╭─ ИСХОДНЫЙ ФРАГМЕНТ
Неужели у вас тепло? Просто не верится, что где-то может быть солнечный день в 15–20°. У нас морозы то сильные, то совсем слабые, никак мне к ним не привыкнуть. У нас зима. Но «никто не торжествует, никто не обновляет путь». А надо ли его обновлять? В России всякое обновление приводит к разрушению. Центр Москвы стал очень красив, весь высится и светится. Производится, однако, какой-то косметический ремонт, а все механизмы созданий рук человеческих, да и само человечество, бесконечно взрывается: в небе – самолеты, на земле – здания и души. ‹…›
Я за письмом и сигаретами не заметила, что уже 8.30 утра. Скоро буду одеваться, каждый выход для меня – событие. Выезд куда легче – завязала бантик, вставила зубы – и в машину. Но подобное бывает очень редко и связано с каким-нибудь вечером, чаще всего – вечером памяти. Но вот был вечер «Ариона» в малом зале ЦДЛ. Я не могла не поехать к тем, кто дал мне премию. (Правда, мне, как всегда с премией не слишком повезло – 3 миллиона, а в этом году уже – 2000 д[олларов].) Выступали: Рейн (через силу), Кибиров, Шкляревский, Гандлевский, Кушнер и я. Опять я, как в «Метрополе», все – знаменитости, кроме меня. А тут – все лауреаты Государственных премий, и только двое Пушкинской, как Семен, и букеровской и антибукеровской (Гандлевский). И как только я попадаю в такой цветник?
Но встретили меня, пожалуй, лучше всех. Видимо, я – нонешний Эдуард Асадов. Когда бы я ни выступала, волнуюсь как в первый раз. М.б., это мое волнение и передается слушающим – в основном также пишущим. Загадка. После этого спонсор учинил для выступающих невероятный банкет. Я просто опьянела от жратвы, вышла, качаясь, до машины. Забыла о диете и так наелась – до опьянения. Это было 17 декабря.
‹…› Еще раз перечитала твое письмо. ‹…› Еще раз переболела душой за цыган, как ты коротко и занозно («штыри») описала их ужас и свободолюбие в глазах.
╰─
╭─ ПРЕДСТАВЛЕННЫЕ ДАННЫЕ
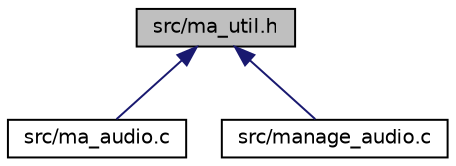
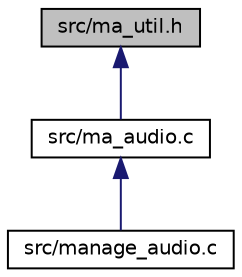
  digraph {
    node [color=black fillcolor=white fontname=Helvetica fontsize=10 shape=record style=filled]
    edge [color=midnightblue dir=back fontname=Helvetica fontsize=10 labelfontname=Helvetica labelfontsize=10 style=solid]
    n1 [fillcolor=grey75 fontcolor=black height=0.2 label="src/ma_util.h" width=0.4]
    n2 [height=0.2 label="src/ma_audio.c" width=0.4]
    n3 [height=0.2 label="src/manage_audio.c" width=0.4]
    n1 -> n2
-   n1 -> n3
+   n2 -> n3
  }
╰─
╭─ ПРЕДСТАВЛЕННЫЕ ДАННЫЕ
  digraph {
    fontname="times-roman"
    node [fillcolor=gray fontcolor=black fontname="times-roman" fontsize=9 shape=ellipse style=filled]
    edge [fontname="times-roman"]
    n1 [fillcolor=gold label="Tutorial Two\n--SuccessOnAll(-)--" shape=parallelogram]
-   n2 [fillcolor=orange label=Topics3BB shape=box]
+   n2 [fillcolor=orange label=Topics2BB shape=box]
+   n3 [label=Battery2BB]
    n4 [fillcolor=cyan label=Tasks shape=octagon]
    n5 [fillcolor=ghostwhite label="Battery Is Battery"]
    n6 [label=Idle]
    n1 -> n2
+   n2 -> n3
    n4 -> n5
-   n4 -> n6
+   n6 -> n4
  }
╰─
ЗАДАНИЯ |
1. Ответьте по фрагменту:
(a) Какое время утра названо в словах «Я за письмом и сигаретами не заметила»?
(b) Кто из выступавших на вечере «Ариона» указан лауреатом букеровской и антибукеровской премий?
(c) Какая дата стоит в предложении, завершающем рассказ о банкете?
2. Выпишите из записей все строки, в которых встречается строка "black".

ОТВЕТЫ К ЗАДАНИЯМ |
1.
(a) 8.30 утра.
(b) Гандлевский.
(c) 17 декабря.

2.
    node [color=black fillcolor=white fontname=Helvetica fontsize=10 shape=record style=filled]
    n1 [fillcolor=grey75 fontcolor=black height=0.2 label="src/ma_util.h" width=0.4]
    node [fillcolor=gray fontcolor=black fontname="times-roman" fontsize=9 shape=ellipse style=filled]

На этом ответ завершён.